Globalization is often referred to off-handedly as Westernization, and
from there as Americanization. The one-world value system draws most
of its influence from American culture, economics, development
strategies and governance. Americans often feel justified in educating
others about a successful society. From a social standpoint, this
opens the door to neo-colonialism.

Most would agree a new manifestations of this ugly historical
phenomenon should be avoided. Americans in particular, therefore, must
refrain from preaching about our own values. To attempt to bring
everyone to follow the US way is unjustifiably neocolonial.
American values dictate that open racial prejudice can never be
tolerated. In China, the concept of racism and prejudice is not the
same. The most infuriating and contradictory comment I have heard in
China is that “Chinese people are racist.” In addition to being a
racist comment in and of itself, it assumes that America no longer has
race issues. As an American, I too am uncomfortable hearing Chinese
people make dubious comments regarding race. However, it is not my
place to “correct” them.

As guests in China, it is important to reach out to our host country
and practice their culture as much as we can. It is not enough to
simply speak Chinese. Cultural understanding is laborious. To
understand Chinese culture it is imperative that you sacrifice, or at
least bend, some of your innate concepts of how the world ought to be.
It is essential that we minimize our cultural ego. Americans must be
honest about the fact that our own history is brutal and bloody. Race
problems in the United States led to the genocide of American Indians
and the enslavement of Africans. Statistical inequality between
various ethnic groups is still high.

It is worrisome that Americans feel the need to criticize Chinese
attitudes towards dark-skinned people as well as their treatment of
Uighurs, Tibetans and other ethnic groups. Many Americans have no
knowledge of the conditions of Native American reservations or
city slums inside our own borders. These are American racial issues as
much as anything else. This is not to say that the Tibet issue is not
a problem, that it does not bear severe moral questions or that it
should not be studied; it is simply to say that only he who is without sin may cast stones.
Western power structures have always developed a moral idea that no
conscious individual could disagree with.
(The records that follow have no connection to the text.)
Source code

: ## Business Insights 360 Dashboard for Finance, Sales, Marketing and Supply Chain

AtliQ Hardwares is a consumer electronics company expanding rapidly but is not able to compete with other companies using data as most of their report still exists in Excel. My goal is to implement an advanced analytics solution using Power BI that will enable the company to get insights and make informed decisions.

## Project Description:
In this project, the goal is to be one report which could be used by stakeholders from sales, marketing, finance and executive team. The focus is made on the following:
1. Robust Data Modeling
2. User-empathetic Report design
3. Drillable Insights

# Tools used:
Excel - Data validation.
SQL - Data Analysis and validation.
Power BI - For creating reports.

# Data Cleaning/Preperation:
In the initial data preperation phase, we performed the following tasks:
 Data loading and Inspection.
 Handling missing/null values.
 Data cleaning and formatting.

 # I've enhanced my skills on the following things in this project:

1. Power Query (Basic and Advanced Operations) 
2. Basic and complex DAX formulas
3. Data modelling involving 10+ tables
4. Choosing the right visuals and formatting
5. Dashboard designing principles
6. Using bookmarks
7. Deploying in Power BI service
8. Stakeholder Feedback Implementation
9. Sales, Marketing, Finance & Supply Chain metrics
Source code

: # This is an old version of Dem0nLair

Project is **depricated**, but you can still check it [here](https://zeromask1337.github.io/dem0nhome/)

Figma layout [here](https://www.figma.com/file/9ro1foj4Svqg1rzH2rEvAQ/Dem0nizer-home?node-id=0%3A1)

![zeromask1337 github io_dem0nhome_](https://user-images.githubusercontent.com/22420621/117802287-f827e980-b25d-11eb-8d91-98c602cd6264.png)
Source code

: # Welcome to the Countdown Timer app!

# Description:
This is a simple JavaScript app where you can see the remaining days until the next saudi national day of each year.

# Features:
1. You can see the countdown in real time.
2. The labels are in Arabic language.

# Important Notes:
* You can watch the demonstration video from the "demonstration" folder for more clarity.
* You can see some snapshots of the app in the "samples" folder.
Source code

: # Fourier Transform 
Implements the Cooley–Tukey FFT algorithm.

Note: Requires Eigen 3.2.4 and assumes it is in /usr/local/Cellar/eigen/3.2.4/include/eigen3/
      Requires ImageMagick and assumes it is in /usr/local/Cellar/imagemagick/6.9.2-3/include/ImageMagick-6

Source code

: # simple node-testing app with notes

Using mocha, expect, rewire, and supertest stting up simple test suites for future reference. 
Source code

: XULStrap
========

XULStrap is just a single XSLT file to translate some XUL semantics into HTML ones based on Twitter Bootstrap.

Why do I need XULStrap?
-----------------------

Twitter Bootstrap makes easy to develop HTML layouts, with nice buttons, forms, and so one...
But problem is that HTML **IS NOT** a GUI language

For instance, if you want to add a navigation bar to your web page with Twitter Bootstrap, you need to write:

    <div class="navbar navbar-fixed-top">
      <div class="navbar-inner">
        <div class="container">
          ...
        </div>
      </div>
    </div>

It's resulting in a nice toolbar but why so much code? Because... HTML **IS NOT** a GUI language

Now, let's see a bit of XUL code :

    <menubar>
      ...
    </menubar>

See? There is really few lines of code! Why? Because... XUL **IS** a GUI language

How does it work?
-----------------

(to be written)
Historically this has been
religious. No one could be “anti-God”. Presently, this idea is human
rights. To speak up against human rights marks one as devoid of
morality. The notion of human rights must be confronted with its
neocolonial applications.

If we closely examine America’s human rights record, both domestically
and around the world, it is far from favorable. In essence, Americans
have no business telling others how to conduct multi-cultural
relations. Let us remember the Opium Wars, to which the United States
was a party, and conclude with a hypothetical: if the Chinese had a
history of invading the United States, demanding territory to conduct
business, and force feeding drugs to our people, would Americans
tolerate even a hint of Chinese moral critique?